- Aim of the exercise
Exact duplicates of all the records are needed.

Information provided START

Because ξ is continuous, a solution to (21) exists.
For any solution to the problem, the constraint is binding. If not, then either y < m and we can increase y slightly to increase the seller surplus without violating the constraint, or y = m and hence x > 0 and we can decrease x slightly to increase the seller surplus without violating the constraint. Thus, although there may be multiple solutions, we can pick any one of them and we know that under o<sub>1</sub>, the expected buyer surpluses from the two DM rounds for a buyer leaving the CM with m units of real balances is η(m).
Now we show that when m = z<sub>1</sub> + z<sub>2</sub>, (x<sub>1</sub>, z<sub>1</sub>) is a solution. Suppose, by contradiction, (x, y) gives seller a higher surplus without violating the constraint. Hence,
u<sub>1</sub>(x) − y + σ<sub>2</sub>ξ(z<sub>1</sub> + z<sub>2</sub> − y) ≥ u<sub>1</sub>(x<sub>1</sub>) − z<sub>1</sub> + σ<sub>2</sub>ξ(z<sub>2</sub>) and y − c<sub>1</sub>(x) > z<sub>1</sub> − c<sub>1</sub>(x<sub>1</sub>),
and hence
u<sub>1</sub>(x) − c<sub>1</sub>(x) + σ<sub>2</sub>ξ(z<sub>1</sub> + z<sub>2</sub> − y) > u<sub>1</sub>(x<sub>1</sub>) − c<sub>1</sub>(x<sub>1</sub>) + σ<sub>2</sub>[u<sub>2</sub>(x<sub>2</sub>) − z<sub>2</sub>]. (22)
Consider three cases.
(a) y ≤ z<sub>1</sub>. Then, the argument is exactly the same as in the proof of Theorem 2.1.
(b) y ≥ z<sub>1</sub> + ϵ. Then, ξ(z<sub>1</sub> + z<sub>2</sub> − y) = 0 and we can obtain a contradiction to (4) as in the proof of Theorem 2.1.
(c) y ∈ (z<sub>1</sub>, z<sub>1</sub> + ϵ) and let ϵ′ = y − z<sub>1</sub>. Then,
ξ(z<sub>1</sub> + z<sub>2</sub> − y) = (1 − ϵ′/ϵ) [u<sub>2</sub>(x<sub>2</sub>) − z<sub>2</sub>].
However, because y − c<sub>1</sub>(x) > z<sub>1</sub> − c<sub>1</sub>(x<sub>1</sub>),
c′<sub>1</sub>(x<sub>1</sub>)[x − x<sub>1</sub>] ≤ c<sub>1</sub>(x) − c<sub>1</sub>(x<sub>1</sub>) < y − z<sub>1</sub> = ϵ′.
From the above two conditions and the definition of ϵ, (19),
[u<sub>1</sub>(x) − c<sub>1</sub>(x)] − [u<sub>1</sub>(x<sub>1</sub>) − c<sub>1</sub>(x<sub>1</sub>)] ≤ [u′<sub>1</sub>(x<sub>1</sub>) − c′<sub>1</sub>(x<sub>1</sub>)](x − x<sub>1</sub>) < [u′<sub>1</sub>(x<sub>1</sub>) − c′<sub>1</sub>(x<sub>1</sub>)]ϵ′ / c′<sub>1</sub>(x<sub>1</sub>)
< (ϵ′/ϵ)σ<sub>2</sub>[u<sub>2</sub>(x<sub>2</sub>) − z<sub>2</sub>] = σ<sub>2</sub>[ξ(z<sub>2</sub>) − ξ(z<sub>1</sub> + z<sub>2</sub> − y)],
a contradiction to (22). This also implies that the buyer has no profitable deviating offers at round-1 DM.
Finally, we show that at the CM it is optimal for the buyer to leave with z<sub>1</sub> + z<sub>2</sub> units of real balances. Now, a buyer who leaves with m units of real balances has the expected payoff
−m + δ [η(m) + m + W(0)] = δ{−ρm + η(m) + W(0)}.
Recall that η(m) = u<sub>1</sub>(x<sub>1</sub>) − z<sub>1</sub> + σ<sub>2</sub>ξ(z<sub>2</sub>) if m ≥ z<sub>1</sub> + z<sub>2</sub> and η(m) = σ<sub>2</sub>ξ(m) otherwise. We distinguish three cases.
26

Information provided END

- Result of the exercise
Because ξ is continuous, a solution to (21) exists.
For any solution to the problem, the constraint is binding. If not, then either y < m and we can increase y slightly to increase the seller surplus without violating the constraint, or y = m and hence x > 0 and we can decrease x slightly to increase the seller surplus without violating the constraint. Thus, although there may be multiple solutions, we can pick any one of them and we know that under o<sub>1</sub>, the expected buyer surpluses from the two DM rounds for a buyer leaving the CM with m units of real balances is η(m).
Now we show that when m = z<sub>1</sub> + z<sub>2</sub>, (x<sub>1</sub>, z<sub>1</sub>) is a solution. Suppose, by contradiction, (x, y) gives seller a higher surplus without violating the constraint. Hence,
u<sub>1</sub>(x) − y + σ<sub>2</sub>ξ(z<sub>1</sub> + z<sub>2</sub> − y) ≥ u<sub>1</sub>(x<sub>1</sub>) − z<sub>1</sub> + σ<sub>2</sub>ξ(z<sub>2</sub>) and y − c<sub>1</sub>(x) > z<sub>1</sub> − c<sub>1</sub>(x<sub>1</sub>),
and hence
u<sub>1</sub>(x) − c<sub>1</sub>(x) + σ<sub>2</sub>ξ(z<sub>1</sub> + z<sub>2</sub> − y) > u<sub>1</sub>(x<sub>1</sub>) − c<sub>1</sub>(x<sub>1</sub>) + σ<sub>2</sub>[u<sub>2</sub>(x<sub>2</sub>) − z<sub>2</sub>]. (22)
Consider three cases.
(a) y ≤ z<sub>1</sub>. Then, the argument is exactly the same as in the proof of Theorem 2.1.
(b) y ≥ z<sub>1</sub> + ϵ. Then, ξ(z<sub>1</sub> + z<sub>2</sub> − y) = 0 and we can obtain a contradiction to (4) as in the proof of Theorem 2.1.
(c) y ∈ (z<sub>1</sub>, z<sub>1</sub> + ϵ) and let ϵ′ = y − z<sub>1</sub>. Then,
ξ(z<sub>1</sub> + z<sub>2</sub> − y) = (1 − ϵ′/ϵ) [u<sub>2</sub>(x<sub>2</sub>) − z<sub>2</sub>].
However, because y − c<sub>1</sub>(x) > z<sub>1</sub> − c<sub>1</sub>(x<sub>1</sub>),
c′<sub>1</sub>(x<sub>1</sub>)[x − x<sub>1</sub>] ≤ c<sub>1</sub>(x) − c<sub>1</sub>(x<sub>1</sub>) < y − z<sub>1</sub> = ϵ′.
From the above two conditions and the definition of ϵ, (19),
[u<sub>1</sub>(x) − c<sub>1</sub>(x)] − [u<sub>1</sub>(x<sub>1</sub>) − c<sub>1</sub>(x<sub>1</sub>)] ≤ [u′<sub>1</sub>(x<sub>1</sub>) − c′<sub>1</sub>(x<sub>1</sub>)](x − x<sub>1</sub>) < [u′<sub>1</sub>(x<sub>1</sub>) − c′<sub>1</sub>(x<sub>1</sub>)]ϵ′ / c′<sub>1</sub>(x<sub>1</sub>)
< (ϵ′/ϵ)σ<sub>2</sub>[u<sub>2</sub>(x<sub>2</sub>) − z<sub>2</sub>] = σ<sub>2</sub>[ξ(z<sub>2</sub>) − ξ(z<sub>1</sub> + z<sub>2</sub> − y)],
a contradiction to (22). This also implies that the buyer has no profitable deviating offers at round-1 DM.
Finally, we show that at the CM it is optimal for the buyer to leave with z<sub>1</sub> + z<sub>2</sub> units of real balances. Now, a buyer who leaves with m units of real balances has the expected payoff
−m + δ [η(m) + m + W(0)] = δ{−ρm + η(m) + W(0)}.
Recall that η(m) = u<sub>1</sub>(x<sub>1</sub>) − z<sub>1</sub> + σ<sub>2</sub>ξ(z<sub>2</sub>) if m ≥ z<sub>1</sub> + z<sub>2</sub> and η(m) = σ<sub>2</sub>ξ(m) otherwise. We distinguish three cases.
26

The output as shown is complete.